Starting with the opening line of the entries below, transcribe each line exactly up to and including the one that has "49: (1074, 521, 0.29)"; pictures are not copied.

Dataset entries

-- -- --

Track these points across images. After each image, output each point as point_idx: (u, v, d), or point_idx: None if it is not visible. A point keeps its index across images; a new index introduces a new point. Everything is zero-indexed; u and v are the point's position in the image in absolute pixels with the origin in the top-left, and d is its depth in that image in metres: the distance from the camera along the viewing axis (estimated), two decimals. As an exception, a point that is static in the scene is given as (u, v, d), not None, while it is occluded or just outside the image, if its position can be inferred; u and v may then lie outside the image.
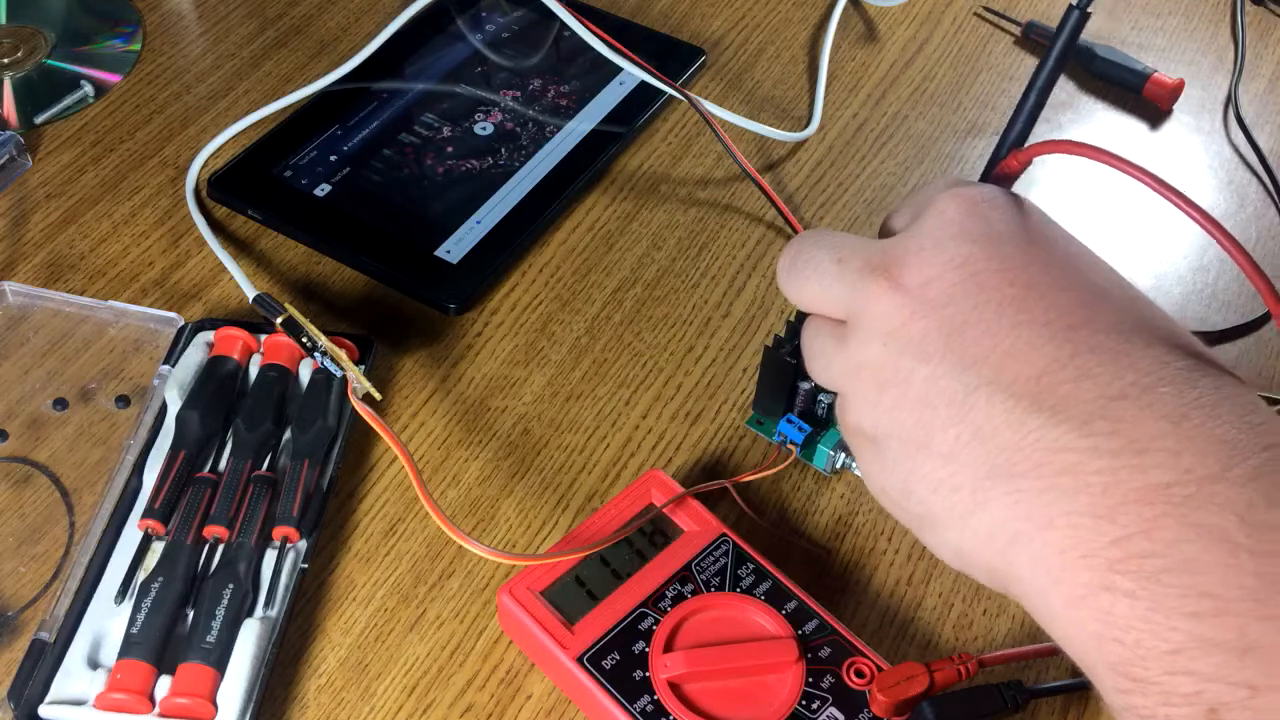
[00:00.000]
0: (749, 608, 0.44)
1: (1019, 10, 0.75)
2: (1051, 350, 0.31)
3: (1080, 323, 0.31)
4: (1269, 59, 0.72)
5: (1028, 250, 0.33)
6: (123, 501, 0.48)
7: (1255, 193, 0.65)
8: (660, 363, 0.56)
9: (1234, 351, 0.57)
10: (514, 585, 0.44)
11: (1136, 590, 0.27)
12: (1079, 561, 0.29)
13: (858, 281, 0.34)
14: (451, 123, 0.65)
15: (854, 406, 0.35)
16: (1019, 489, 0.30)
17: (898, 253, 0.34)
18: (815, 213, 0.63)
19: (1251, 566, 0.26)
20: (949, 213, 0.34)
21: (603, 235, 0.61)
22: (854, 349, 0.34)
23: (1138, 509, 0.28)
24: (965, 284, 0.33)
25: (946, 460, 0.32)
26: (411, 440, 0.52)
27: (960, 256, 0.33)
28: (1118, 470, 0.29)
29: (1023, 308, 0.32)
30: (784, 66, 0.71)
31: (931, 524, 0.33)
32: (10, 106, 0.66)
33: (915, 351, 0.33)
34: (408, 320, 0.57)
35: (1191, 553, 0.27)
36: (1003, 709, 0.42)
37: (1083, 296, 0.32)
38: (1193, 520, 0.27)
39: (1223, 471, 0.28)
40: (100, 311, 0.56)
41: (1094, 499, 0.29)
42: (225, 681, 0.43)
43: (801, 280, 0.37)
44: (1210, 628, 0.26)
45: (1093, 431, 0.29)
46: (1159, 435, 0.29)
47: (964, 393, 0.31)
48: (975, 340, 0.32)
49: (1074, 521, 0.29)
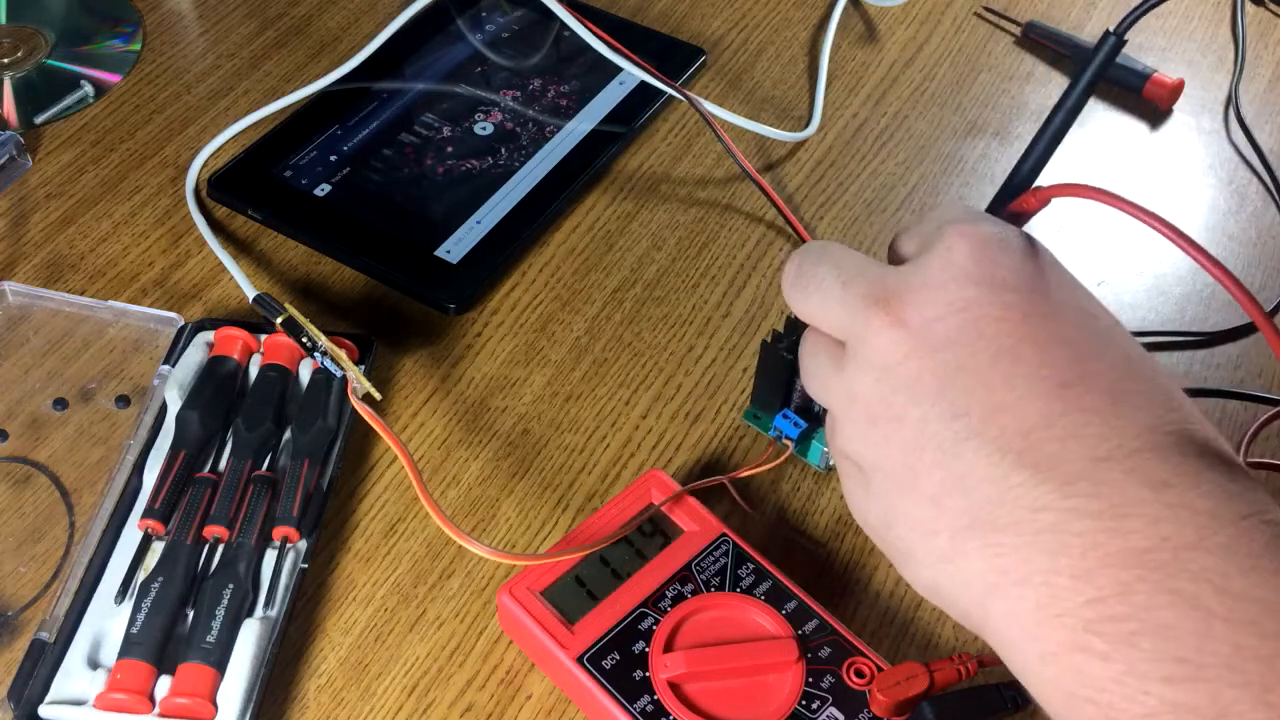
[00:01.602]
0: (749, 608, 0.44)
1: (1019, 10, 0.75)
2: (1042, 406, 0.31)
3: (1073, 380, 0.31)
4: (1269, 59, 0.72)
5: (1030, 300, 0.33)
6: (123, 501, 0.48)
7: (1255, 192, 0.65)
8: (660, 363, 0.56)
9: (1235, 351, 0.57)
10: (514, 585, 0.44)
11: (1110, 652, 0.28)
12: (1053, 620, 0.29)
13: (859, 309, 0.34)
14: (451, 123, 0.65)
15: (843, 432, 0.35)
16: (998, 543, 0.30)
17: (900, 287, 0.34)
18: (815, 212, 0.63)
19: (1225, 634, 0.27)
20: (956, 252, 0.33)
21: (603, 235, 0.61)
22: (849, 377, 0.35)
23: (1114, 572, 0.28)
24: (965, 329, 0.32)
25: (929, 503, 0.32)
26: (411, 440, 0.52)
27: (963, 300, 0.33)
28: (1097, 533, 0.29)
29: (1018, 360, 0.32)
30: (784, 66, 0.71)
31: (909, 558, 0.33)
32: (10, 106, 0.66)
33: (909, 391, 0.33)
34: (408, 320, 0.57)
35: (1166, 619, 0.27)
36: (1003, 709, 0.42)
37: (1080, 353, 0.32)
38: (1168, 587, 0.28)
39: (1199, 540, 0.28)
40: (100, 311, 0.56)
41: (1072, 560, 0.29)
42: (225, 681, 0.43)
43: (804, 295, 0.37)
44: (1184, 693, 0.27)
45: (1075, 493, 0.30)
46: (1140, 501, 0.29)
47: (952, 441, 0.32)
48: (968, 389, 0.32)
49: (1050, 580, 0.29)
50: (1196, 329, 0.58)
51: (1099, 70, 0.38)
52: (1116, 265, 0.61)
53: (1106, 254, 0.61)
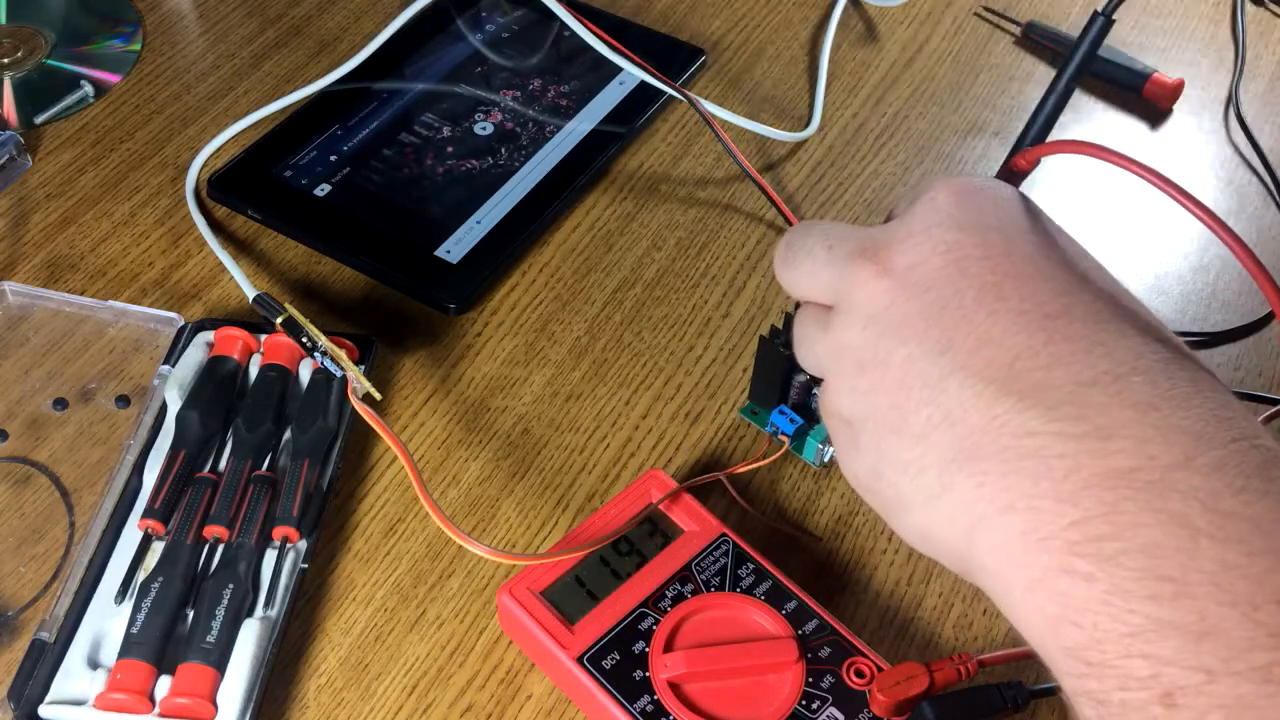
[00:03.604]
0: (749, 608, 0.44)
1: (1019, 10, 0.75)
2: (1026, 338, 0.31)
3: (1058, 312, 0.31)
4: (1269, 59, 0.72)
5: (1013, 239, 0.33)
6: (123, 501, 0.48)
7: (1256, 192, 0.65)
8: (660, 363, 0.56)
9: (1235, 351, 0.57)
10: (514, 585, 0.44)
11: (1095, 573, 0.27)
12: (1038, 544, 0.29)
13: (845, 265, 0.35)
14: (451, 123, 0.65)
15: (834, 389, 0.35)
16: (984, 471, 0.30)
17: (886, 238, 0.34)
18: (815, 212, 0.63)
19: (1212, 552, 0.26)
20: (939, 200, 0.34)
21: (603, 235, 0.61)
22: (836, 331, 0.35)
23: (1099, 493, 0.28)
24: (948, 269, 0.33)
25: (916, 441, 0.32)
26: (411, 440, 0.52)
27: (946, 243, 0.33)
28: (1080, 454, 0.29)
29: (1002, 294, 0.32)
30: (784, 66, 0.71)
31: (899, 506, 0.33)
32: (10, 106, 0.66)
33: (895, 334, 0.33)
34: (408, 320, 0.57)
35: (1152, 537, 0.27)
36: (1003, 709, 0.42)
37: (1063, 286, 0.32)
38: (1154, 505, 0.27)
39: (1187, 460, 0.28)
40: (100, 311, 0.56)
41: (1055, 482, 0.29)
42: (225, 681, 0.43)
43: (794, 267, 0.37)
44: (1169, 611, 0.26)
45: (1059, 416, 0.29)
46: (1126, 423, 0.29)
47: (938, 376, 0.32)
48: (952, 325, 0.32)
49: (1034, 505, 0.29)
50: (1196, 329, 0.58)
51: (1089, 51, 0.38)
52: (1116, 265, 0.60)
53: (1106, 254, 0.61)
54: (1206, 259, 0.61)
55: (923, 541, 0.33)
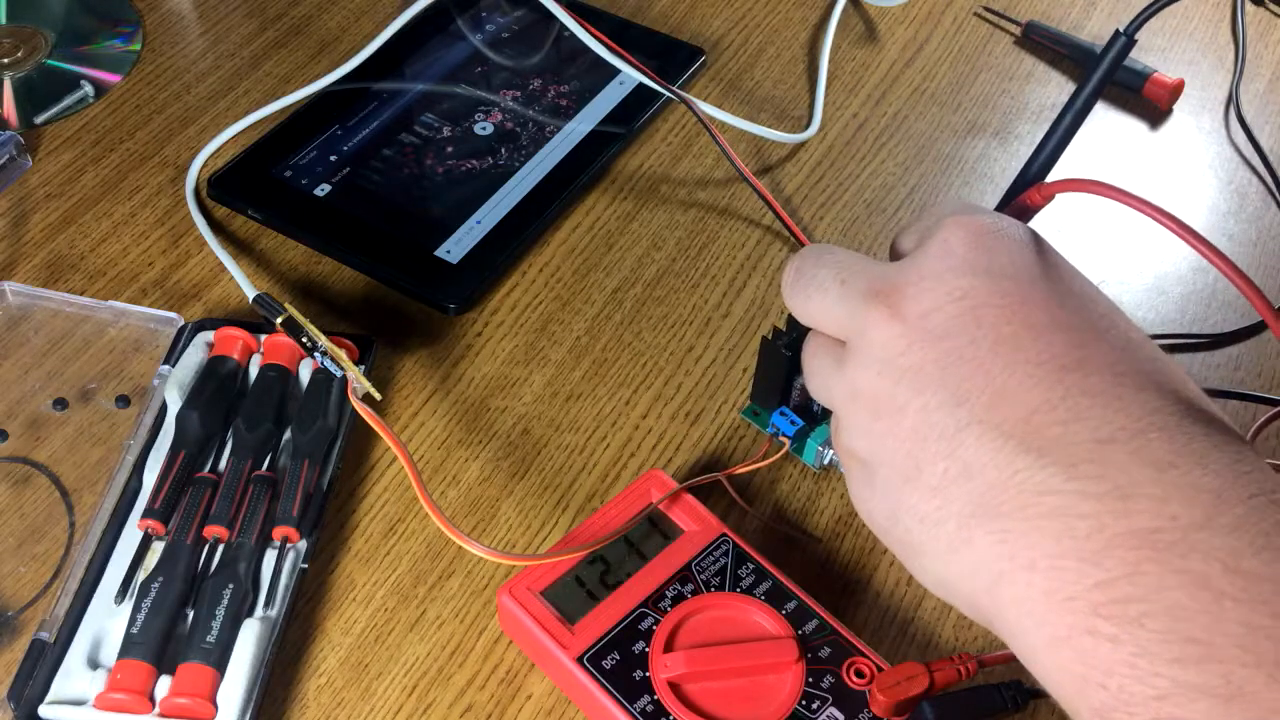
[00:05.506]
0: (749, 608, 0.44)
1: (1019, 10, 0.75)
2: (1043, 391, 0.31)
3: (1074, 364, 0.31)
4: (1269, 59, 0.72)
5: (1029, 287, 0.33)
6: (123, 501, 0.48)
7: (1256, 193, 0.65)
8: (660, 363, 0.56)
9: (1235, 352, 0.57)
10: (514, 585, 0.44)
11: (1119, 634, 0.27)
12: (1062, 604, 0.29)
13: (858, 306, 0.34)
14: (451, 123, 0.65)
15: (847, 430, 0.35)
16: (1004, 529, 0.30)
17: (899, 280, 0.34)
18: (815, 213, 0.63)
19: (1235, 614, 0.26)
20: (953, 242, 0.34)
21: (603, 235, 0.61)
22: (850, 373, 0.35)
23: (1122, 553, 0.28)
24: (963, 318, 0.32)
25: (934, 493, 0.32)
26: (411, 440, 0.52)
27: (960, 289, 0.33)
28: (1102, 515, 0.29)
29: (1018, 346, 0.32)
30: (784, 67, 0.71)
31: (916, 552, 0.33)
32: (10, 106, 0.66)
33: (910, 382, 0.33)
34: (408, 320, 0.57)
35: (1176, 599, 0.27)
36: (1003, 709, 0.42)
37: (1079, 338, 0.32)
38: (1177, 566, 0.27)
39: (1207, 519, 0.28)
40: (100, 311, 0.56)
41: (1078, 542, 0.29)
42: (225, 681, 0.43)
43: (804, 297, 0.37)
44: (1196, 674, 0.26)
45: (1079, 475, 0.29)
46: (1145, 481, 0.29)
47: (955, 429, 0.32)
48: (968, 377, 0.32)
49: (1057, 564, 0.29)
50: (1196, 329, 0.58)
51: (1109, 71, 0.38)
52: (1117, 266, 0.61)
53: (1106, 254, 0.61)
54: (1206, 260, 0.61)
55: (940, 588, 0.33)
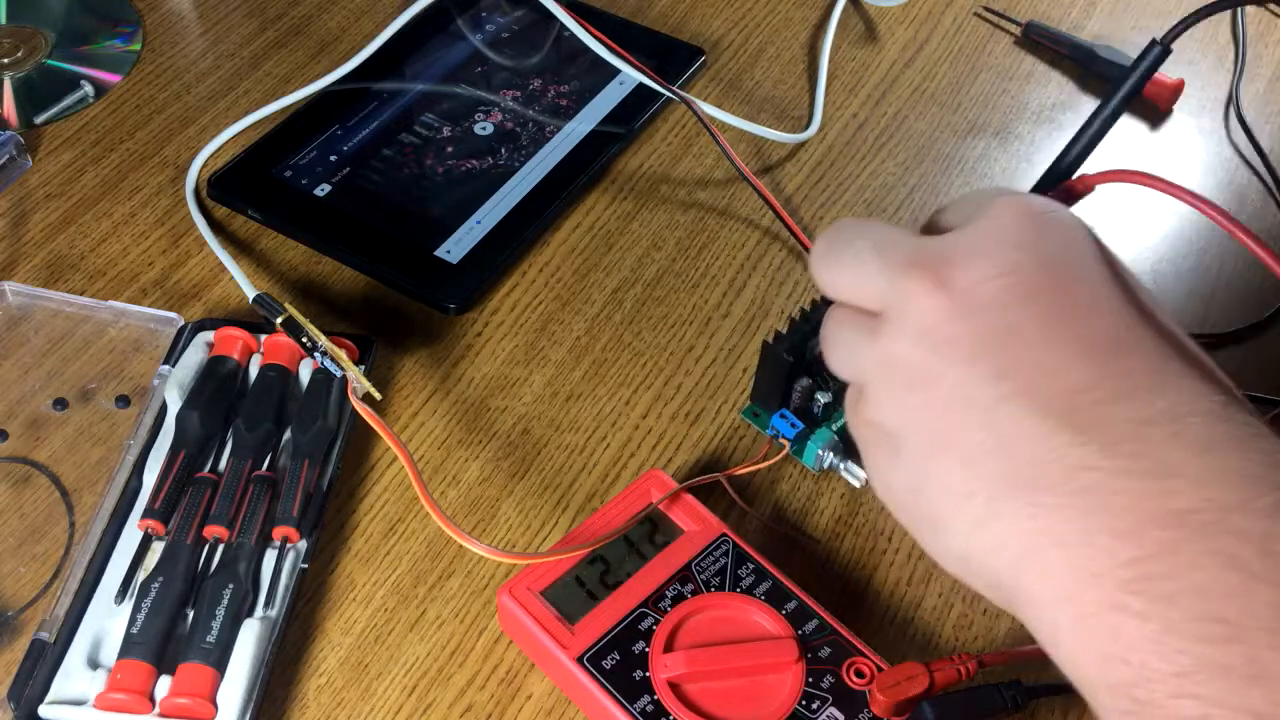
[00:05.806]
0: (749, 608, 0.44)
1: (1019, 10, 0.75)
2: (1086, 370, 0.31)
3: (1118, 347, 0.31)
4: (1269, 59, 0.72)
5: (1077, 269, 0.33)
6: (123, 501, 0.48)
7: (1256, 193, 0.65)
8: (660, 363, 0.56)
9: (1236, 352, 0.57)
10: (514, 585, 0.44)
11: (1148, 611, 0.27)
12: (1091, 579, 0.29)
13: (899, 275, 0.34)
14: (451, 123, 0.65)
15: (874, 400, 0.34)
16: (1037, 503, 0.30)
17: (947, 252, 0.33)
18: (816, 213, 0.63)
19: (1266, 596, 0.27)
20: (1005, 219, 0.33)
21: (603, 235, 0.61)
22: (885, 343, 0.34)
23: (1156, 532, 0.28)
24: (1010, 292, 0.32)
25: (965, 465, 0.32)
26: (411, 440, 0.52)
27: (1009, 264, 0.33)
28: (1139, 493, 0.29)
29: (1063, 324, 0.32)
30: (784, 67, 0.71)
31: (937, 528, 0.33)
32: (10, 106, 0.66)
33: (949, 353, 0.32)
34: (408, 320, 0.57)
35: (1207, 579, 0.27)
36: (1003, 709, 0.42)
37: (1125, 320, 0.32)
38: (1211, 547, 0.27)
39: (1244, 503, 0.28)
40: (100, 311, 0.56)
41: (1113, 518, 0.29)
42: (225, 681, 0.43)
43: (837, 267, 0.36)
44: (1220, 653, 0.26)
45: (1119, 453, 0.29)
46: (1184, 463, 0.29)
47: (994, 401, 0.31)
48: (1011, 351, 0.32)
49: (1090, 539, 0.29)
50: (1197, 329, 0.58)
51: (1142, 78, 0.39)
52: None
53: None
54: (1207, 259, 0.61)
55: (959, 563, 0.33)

-- -- --

SOLUTION FOR THIS EXERCISE >>
Track these points across images. After each image, output each point as point_idx: (u, v, d), or point_idx: None if it is not visible. A point keeps its index across images; a new index introduces a new point. Everything is zero-indexed; u and v are the point's position in the image in absolute pixels with the origin in the top-left, and d is its depth in that image in metres: the distance from the camera along the viewing axis (estimated), two decimals. As an exception, a point that is static in the scene is given as (u, v, d), not None, while it is occluded or just outside the image, if its position can be inferred; u and v may then lie outside the image.
[00:00.000]
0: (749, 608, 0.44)
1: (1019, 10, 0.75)
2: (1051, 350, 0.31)
3: (1080, 323, 0.31)
4: (1269, 59, 0.72)
5: (1028, 250, 0.33)
6: (123, 501, 0.48)
7: (1255, 193, 0.65)
8: (660, 363, 0.56)
9: (1234, 351, 0.57)
10: (514, 585, 0.44)
11: (1136, 590, 0.27)
12: (1079, 561, 0.29)
13: (858, 281, 0.34)
14: (451, 123, 0.65)
15: (854, 406, 0.35)
16: (1019, 489, 0.30)
17: (898, 253, 0.34)
18: (815, 213, 0.63)
19: (1251, 566, 0.26)
20: (949, 213, 0.34)
21: (603, 235, 0.61)
22: (854, 349, 0.34)
23: (1138, 509, 0.28)
24: (965, 284, 0.33)
25: (946, 460, 0.32)
26: (411, 440, 0.52)
27: (960, 256, 0.33)
28: (1118, 470, 0.29)
29: (1023, 308, 0.32)
30: (784, 66, 0.71)
31: (931, 524, 0.33)
32: (10, 106, 0.66)
33: (915, 351, 0.33)
34: (408, 320, 0.57)
35: (1191, 553, 0.27)
36: (1003, 709, 0.42)
37: (1083, 296, 0.32)
38: (1193, 520, 0.27)
39: (1223, 471, 0.28)
40: (100, 311, 0.56)
41: (1094, 499, 0.29)
42: (225, 681, 0.43)
43: (801, 280, 0.37)
44: (1210, 628, 0.26)
45: (1093, 431, 0.29)
46: (1159, 435, 0.29)
47: (964, 393, 0.31)
48: (975, 340, 0.32)
49: (1074, 521, 0.29)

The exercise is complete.